A federal judge has temporarily blocked Health Secretary Robert F. Kennedy Jr.’s overhaul of the CDC’s childhood vaccine program, ruling the replacement of expert advisors with unqualified appointees violated federal law.

U.S. District Judge Brian Murphy issued a temporary injunction halting Kennedy’s reconstitution of the Advisory Committee on Immunization Practices (ACIP) and all related vaccine guidance changes. The court found the actions breached the Administrative Procedure Act, which mandates lawful procedure in agency rulemaking.
ACIP, established in 1964, provides science-based recommendations for the U.S. childhood immunization schedule. Kennedy dismissed all 17 expert members and installed 15 new appointees. The judge determined only six had meaningful vaccine expertise; nine lacked qualifications required by law.
In January 2026, Kennedy cut the recommended vaccine count from 17 to 11 without ACIP input, falsely aligning the move with Denmark’s public health model. The court emphasized that each vaccine’s original inclusion followed rigorous review-none of which preceded their removal.

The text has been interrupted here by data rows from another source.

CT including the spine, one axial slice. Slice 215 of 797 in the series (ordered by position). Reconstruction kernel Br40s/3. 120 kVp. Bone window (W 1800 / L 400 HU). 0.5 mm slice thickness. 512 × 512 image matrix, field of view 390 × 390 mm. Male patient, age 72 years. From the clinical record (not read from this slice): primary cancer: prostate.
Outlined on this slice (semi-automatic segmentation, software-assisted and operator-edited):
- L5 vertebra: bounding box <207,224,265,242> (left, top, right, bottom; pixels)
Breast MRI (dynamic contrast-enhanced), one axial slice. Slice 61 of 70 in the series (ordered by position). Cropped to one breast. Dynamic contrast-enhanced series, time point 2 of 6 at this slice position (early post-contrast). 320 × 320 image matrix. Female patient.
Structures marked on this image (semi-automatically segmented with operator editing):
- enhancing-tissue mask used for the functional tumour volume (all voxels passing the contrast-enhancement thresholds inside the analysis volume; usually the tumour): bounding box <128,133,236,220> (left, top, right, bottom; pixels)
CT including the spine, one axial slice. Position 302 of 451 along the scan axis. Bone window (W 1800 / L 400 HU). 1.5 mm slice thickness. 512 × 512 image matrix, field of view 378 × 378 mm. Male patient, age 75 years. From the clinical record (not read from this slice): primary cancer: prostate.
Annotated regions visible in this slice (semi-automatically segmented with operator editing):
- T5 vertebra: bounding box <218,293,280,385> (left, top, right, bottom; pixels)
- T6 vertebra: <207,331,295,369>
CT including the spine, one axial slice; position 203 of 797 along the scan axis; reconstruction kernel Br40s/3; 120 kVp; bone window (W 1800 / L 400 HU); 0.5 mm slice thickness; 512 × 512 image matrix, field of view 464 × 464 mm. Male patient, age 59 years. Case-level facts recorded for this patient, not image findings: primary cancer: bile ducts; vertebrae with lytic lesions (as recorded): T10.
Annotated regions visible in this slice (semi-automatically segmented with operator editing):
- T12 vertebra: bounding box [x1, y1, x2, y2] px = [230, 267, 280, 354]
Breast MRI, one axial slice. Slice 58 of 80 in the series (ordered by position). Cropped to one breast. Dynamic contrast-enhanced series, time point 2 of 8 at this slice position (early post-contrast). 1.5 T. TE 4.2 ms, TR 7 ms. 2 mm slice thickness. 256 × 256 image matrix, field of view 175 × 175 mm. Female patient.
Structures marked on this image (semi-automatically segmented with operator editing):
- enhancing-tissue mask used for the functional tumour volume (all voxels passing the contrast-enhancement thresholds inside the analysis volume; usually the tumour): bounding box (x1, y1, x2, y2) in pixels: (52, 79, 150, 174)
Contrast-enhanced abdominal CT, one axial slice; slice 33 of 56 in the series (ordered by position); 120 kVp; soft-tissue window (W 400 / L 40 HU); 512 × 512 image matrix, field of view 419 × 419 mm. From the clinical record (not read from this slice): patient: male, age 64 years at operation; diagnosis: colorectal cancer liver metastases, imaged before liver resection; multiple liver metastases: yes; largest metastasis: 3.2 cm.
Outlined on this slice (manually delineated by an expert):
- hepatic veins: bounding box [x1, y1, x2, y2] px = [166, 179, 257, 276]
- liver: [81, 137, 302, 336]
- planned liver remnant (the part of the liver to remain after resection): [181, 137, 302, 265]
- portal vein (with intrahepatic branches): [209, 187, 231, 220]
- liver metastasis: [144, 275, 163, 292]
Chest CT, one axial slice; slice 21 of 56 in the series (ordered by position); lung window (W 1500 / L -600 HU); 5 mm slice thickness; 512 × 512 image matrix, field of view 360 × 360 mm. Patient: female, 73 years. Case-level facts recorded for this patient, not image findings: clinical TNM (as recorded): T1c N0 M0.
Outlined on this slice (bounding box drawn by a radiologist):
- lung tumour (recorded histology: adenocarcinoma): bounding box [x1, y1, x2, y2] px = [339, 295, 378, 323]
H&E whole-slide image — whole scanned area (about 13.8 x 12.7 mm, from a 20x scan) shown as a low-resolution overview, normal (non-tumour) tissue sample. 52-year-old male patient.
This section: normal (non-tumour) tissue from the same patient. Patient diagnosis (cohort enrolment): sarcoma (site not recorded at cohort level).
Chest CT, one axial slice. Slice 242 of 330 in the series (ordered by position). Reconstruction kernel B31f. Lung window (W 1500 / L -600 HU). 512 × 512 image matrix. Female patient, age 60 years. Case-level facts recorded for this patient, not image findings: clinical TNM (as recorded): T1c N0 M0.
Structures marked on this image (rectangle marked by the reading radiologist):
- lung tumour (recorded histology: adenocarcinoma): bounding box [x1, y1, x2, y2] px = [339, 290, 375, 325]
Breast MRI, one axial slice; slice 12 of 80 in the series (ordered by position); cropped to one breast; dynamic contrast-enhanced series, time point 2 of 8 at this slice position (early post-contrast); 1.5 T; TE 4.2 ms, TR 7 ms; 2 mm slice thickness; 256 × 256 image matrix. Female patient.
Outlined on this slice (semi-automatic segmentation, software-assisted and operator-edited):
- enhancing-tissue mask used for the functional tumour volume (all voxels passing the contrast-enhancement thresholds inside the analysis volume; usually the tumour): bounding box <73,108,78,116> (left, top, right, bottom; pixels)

The lawsuit was filed by the American Academy of Pediatrics and other leading medical groups. They argued the process-not the science-was unlawful. AAP President Andrew Racine called the ruling a victory for science-based policymaking.
The decision sets a critical precedent: federal advisory committees must remain balanced and expert-driven. The Federal Advisory Committee Act protects such standards across agencies. Weakening them risks broader regulatory integrity.
The injunction is temporary. HHS may appeal, and a full trial will follow. For now, the original ACIP structure and 17-vaccine schedule remain in effect.